Document passage:
Two months after the Banff workhop, Gardy was working as a post-doctoral fellow in bioinformatics/microbiology at UBC when she received an email from one of her workshop colleagues. CBC was looking for a media-friendly scientist willing to be an on-air guinea pig for a new pop-science television documentary.
“It landed in my inbox and I thought, ‘Oh my God, this is it,’” she recalls. Within days of sending in her DVD audition, she heard back from CBC’s producers, who requested an in-person interview. She got the job.
“We shot the pilot for Project X in January 2007 and it was super interesting,” she says. “I got to sex alligators on one of those airboats in a Louisiana bayou, take sweaty towels and shirts from handsome exercising men, and suggestively chew on an apple in front of two naked people on a soundstage in Toronto.”
CBC commissioned eight episodes of Project X, with Gardy hosting the human body and health segments in each program. The shows aired in 2008, earning decent ratings. But when CBC acquired the popular shows Wheel of Fortune and Jeopardy, Project X was shuffled off into scheduling purgatory.
Gardy has since hosted several episodes of CBC’s The Nature of Things, including an episode called “Bugs, Bones, and Botany” that featured several SFU faculty. In 2011, Gardy starred in another Nature of Things episode of “Myth or Science,” again as a host and science guinea pig. She endured a frigid cold-water dunking, munched her way through an eating competition, and tested her attractiveness to mosquitoes and overcooked meat to see if it could cause cancer.
“It was one of the highest-rated Nature of Things episodes CBC has ever had,” she says. “They commissioned a second one and we filmed it in March and April this year. It will air in November or December.”
In 2011 Gardy also received a call from Daily Planet to join their roster of fill-in hosts. “I’ve worked a month in total over the last two seasons – sometimes for just a day, sometimes a week.” On one of those shows she co-hosted with guest host and mentor Jay Ingram.
Juggling research and communication is a bit of a science all in itself, but Gardy is managing. Her job at BCCDC includes a 20 percent time slot to devote to her own research program or interests. She uses that time for science communication.
In addition to her TV work and job at BCCDC, she is an assistant professor in UBC’s School of Population and Public Health. She’s also in demand as a speaker in the world of science conferences, bringing a snazzy twist to scientific proceedings that are often dry.

Assigned task A:
From the passage on Gardy's broadcasting career, copy the text from "Two months after" up to and including "got the job.".
Assigned task B:
According to the passage on Gardy's broadcasting career, how many episodes of Project X did CBC commission?

Data records:
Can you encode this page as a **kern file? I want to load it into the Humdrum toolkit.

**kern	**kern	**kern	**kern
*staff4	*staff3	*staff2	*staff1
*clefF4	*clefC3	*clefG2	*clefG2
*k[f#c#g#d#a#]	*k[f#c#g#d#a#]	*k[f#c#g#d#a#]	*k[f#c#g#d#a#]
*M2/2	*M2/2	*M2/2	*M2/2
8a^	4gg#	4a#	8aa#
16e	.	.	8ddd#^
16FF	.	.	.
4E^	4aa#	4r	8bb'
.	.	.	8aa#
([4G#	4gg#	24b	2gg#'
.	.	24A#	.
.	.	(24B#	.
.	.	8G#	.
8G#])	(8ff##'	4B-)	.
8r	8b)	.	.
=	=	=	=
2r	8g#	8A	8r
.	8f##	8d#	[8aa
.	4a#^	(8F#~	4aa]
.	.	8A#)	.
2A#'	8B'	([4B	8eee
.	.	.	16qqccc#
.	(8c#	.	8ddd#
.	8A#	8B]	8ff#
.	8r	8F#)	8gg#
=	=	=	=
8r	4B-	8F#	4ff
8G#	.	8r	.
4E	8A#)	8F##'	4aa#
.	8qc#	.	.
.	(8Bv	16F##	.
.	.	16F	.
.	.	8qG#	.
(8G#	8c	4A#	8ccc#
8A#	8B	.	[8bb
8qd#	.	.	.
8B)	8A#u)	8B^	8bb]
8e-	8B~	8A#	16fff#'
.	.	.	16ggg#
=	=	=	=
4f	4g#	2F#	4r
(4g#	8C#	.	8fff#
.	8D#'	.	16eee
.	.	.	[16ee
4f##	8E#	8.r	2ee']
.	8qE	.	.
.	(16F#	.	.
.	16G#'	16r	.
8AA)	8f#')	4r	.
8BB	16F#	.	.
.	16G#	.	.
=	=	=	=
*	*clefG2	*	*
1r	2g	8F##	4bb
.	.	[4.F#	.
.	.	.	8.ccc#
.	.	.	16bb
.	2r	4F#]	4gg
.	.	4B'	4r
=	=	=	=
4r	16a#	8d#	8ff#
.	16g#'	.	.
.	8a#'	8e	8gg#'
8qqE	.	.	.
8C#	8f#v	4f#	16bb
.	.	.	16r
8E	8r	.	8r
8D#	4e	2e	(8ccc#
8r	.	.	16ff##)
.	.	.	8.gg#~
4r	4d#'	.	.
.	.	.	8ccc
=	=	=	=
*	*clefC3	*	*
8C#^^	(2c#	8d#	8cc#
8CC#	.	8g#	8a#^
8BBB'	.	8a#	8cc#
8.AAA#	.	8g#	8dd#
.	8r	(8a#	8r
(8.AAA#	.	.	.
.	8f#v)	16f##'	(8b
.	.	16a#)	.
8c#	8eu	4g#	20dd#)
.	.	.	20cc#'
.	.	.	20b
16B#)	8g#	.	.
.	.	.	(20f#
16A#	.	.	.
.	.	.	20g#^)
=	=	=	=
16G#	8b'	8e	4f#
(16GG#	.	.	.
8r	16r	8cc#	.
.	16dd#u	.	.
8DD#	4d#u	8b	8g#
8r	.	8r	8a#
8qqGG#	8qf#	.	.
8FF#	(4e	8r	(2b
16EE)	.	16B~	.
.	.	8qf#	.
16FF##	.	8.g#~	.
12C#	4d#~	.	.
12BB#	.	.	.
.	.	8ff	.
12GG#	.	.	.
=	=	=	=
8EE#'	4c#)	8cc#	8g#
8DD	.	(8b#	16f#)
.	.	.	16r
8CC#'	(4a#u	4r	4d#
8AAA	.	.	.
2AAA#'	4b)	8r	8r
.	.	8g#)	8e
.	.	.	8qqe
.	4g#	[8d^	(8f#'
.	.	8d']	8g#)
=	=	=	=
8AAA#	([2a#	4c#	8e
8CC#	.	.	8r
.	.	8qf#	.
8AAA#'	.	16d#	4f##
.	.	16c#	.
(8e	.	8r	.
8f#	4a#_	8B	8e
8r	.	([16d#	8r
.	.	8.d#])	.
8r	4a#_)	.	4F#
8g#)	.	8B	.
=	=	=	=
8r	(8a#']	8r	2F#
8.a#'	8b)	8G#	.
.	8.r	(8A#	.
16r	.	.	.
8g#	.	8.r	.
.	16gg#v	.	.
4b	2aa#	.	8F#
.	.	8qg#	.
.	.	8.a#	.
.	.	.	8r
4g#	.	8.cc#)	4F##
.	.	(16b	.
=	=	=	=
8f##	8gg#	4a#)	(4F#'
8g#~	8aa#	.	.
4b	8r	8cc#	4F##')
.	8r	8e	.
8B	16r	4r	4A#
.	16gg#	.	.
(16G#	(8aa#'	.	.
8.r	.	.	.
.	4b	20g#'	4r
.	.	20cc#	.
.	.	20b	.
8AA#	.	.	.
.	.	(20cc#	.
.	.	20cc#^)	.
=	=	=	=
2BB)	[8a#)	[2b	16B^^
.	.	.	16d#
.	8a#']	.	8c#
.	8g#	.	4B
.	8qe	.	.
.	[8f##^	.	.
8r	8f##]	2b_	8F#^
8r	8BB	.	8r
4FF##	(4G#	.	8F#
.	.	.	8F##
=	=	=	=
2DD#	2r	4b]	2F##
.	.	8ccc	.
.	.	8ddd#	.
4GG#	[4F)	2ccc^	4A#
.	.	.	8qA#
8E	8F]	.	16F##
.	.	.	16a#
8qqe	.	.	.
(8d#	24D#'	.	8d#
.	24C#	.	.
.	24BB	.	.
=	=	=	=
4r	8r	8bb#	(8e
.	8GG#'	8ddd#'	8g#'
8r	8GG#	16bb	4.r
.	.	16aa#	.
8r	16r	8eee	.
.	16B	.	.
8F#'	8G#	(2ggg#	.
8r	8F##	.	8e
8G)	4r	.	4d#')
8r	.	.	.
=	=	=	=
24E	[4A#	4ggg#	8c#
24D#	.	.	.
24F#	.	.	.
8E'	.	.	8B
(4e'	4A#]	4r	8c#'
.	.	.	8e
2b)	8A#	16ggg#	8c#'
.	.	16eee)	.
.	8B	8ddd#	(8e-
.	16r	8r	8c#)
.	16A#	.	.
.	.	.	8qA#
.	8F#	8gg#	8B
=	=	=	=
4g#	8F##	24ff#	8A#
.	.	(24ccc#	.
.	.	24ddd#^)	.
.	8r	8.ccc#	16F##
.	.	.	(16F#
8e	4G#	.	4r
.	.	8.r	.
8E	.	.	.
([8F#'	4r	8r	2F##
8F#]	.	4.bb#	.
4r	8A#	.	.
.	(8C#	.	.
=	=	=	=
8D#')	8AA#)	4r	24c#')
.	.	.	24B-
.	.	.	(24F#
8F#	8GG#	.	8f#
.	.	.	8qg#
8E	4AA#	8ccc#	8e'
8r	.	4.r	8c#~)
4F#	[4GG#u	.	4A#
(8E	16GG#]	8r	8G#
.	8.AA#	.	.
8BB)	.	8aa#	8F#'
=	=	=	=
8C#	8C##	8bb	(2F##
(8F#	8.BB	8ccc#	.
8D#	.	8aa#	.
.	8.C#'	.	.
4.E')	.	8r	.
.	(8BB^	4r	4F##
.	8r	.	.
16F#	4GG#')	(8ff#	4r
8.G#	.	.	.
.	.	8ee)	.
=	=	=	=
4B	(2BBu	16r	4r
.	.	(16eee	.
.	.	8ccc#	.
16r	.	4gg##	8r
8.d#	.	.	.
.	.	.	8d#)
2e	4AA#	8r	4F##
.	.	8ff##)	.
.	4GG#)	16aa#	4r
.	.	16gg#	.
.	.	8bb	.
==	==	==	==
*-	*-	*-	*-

Written answer A:
Two months after the Banff workhop, Gardy was working as a post-doctoral fellow in bioinformatics/microbiology at UBC when she received an email from one of her workshop colleagues. CBC was looking for a media-friendly scientist willing to be an on-air guinea pig for a new pop-science television documentary.
“It landed in my inbox and I thought, ‘Oh my God, this is it,’” she recalls. Within days of sending in her DVD audition, she heard back from CBC’s producers, who requested an in-person interview. She got the job.

Written answer B:
Eight